正文:
◆ ◆ ◆ ◆ ◆ ◆ ◆

关系抽取RE任务中的metrics:Precision、Recall、F1-score

说在前面

        最近在研究关系抽取任务,接下来会对抽取结果进行数据分析,需要使用到这3个评估指标,在此记录他们的计算方法,有没有代码等问题。

        精确度 (Precision, P)、召回率 (Recall, R) 和 F1-score,这三个指标是用来衡量模型在关系抽取任务中的性能的。

        计算方法:使用工具包 sklearn.metrics 。

        关系抽取任务:LLM关系识别分类任务关系多分类问题),输入 entity pair、relations。输出 best relation。

理解P/R/F1的公式

precision:预测为关系 instance of 的样本中,实际为关系 instance of 的的概率,看该类别混淆矩阵的列数据。分母是预测数据中为关系 instance of 的样本数据。

recall:真实关系为 instance of 的样本中,实际为关系 instance of 的概率,看该类别混淆矩阵的行数据。分母是 instance of 类别的所有样本数据。

理解TP/FP/FN定义

数据示例:1000个样本数据格式:{text, head, relation, tail}。

任务:关系多分类问题,

  • 输入:entity pair、relations。
  • 输出:让模型从relations里面预测概率最大的一个relation。(LLM认为entity pair间不存在关系如何处理呢?)

TP/FP/FN定义:

  1. TP 的定义:预测关系为A,真实关系也为A。(真实关系为A,预测关系也为A)
  2. FP 的定义:预测关系为A,真实关系为其他关系。
  3. FN 的定义:真实关系为A,预测关系为其他关系。

  • TP 是指模型预测为某一类,且真实标签也是该类(即正确预测)。
  • FP 是指模型预测为某一类,但真实标签不是该类(即错误预测)。
  • FN 是指真实标签为某一类,但模型没有预测为该类(即漏预测)。

理解混淆矩阵:

理解macro/micro/weighted

  • Micro(微平均):

    • 定义: 在这种方法中,首先对所有类别的 True Positives (TP)False Positives (FP)False Negatives (FN) 进行汇总,然后使用这些总和来计算 precisionrecallF1 分数
    • 适用场景: 适用于类别分布比较均衡,或者你更关心整体的性能,而不是各个类别的单独性能。它对类别不平衡较为鲁棒,因为每个样本的贡献是均等的。
  • Macro(宏平均):

    • 定义: 在这种方法中,先计算每个类别的 precisionrecallF1 分数,然后对这些单独类别的分数取平均对每一类都赋予了相同的权重。
    • 适用场景: 适用于各类别的性能比较重要的情况,尤其是在类别不平衡时。它不会受到大类别的主导影响,能反映小类别的性能。但如果某些类别的样本很少,可能导致 F1 分数不稳定。
  • Weighted(加权平均):

    • 定义: 加权平均方法会根据每个类别在数据集中样本的比例,给每个类别的 precisionrecallF1 分数 赋予不同的权重。加权平均是根据类别出现的频率来调整每个类别的贡献。根据每一类的比例分别赋予不同的权重。
    • 适用场景: 适用于类别不平衡的任务,能够综合考虑每个类别的重要性,并对类别频率较高的类别给予更大的权重。

◆ ◆ ◆ ◆ ◆ ◆ ◆

镜头畸变参数数据:
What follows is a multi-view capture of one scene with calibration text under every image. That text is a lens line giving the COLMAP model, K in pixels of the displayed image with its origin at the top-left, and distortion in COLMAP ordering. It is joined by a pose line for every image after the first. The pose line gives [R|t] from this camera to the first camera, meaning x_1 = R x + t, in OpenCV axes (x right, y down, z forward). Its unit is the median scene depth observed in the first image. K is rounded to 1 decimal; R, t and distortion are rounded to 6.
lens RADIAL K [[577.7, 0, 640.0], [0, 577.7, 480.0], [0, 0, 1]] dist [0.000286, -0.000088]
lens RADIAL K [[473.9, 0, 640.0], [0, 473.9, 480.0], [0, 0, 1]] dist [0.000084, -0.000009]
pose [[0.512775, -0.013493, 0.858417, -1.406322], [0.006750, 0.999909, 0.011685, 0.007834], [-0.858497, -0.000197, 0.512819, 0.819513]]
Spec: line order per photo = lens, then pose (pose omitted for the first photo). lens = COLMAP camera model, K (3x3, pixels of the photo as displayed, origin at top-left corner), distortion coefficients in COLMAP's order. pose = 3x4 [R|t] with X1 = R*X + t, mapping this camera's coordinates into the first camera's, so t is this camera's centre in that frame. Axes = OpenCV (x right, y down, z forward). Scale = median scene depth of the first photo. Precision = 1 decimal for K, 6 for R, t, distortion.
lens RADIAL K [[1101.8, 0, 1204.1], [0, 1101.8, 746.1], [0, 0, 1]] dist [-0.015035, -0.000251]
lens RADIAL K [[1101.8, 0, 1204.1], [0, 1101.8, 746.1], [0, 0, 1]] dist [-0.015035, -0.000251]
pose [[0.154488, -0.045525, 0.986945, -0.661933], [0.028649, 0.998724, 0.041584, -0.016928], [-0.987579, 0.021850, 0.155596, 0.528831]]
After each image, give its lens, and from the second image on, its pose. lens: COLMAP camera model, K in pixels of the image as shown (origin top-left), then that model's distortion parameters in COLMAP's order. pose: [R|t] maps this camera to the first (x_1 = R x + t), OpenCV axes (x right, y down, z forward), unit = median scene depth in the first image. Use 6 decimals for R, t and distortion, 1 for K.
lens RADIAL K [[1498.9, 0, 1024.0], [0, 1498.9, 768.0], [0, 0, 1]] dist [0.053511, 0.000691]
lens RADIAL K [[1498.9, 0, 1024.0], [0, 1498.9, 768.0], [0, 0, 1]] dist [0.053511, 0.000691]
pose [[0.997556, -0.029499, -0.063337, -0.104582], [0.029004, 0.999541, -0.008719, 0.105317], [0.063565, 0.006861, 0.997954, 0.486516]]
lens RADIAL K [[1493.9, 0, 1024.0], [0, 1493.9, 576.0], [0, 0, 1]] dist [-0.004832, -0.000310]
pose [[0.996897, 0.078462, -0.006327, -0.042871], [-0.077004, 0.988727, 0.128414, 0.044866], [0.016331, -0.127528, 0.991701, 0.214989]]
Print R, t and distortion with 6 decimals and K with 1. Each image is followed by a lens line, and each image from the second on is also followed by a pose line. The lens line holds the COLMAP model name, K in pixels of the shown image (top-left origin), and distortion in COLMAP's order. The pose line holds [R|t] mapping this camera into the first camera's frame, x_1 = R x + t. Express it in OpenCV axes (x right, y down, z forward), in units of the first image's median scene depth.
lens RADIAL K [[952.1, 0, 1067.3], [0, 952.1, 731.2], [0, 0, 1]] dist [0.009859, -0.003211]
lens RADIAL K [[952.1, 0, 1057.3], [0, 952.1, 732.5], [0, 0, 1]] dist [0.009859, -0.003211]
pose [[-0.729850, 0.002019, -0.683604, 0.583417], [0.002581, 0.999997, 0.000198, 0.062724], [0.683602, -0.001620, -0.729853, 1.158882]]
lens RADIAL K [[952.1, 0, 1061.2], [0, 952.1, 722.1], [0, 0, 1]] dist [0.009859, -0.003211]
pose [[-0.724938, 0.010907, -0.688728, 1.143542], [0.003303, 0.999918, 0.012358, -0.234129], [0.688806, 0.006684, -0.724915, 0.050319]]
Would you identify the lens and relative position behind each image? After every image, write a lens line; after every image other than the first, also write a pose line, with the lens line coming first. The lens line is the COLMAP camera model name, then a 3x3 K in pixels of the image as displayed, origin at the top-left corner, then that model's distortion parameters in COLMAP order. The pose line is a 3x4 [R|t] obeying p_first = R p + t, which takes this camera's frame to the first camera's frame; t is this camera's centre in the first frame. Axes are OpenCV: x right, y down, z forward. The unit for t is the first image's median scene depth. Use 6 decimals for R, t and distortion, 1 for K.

◆ ◆ ◆ ◆ ◆ ◆ ◆

任务 1:
根据关系抽取指标一文,用一到三句话说明宏平均为什么适用于类别不平衡的情况。
任务 2:
在关系抽取指标一文中,计算这三个评估指标用的是哪个工具包?
任务 3:
请接着关系抽取指标一文的最后一句续写下去。
这些记录用不到。

输出结果 1:
宏平均先分别计算每个类别的 precision、recall 和 F1 分数再取平均,对每一类都赋予相同的权重。因此它不会受到大类别的主导影响,能反映小类别的性能。

输出结果 2:
sklearn.metrics。

输出结果 3:
 sklearn.metrics计算分数代码demo

from sklearn.metrics import precision_score, recall_score, f1_score

# 示例数据
y_true = [0, 1, 2, 1, 0]  # 真实关系标签
y_pred = [0, 1, 4, 1, 0]  # 预测关系标签

# 计算精确率、召回率和F1分数
precision = precision_score(y_true, y_pred, average='macro')  # 或者使用 'micro', 'weighted'
recall = recall_score(y_true, y_pred, average='macro')        # 或者使用 'micro', 'weighted'
f1 = f1_score(y_true, y_pred, average='macro')                # 或者使用 'micro', 'weighted'

print(f"Precision: {precision:.4f}")
print(f"Recall: {recall:.4f}")
print(f"F1 Score: {f1:.4f}")

20241211代码最新探究

import json
from sklearn.metrics import classification_report, precision_score, recall_score, f1_score

# 确保类别对齐
labels = ['instance of', 'has part', 'taxon rank', 'parent taxon', 'part of', 'subclass of']

y_true = []  # 真实关系标签
y_pred = []  # 预测关系标签

path = './output/results_final.json'
with open(path, 'r', encoding='utf-8') as file:
    data = json.load(file)

for item in data:
    gold_relation = item['triple']['relation']
    pred_relation = item['output']['relation']
    y_true.append(gold_relation)
    y_pred.append(pred_relation)
print('y_true:',len(y_true) , y_true)
print('y_pred:',len(y_pred) , y_pred)


measure_result = classification_report(y_true, y_pred, labels=labels, zero_division=0)
print('measure_result = \n', measure_result)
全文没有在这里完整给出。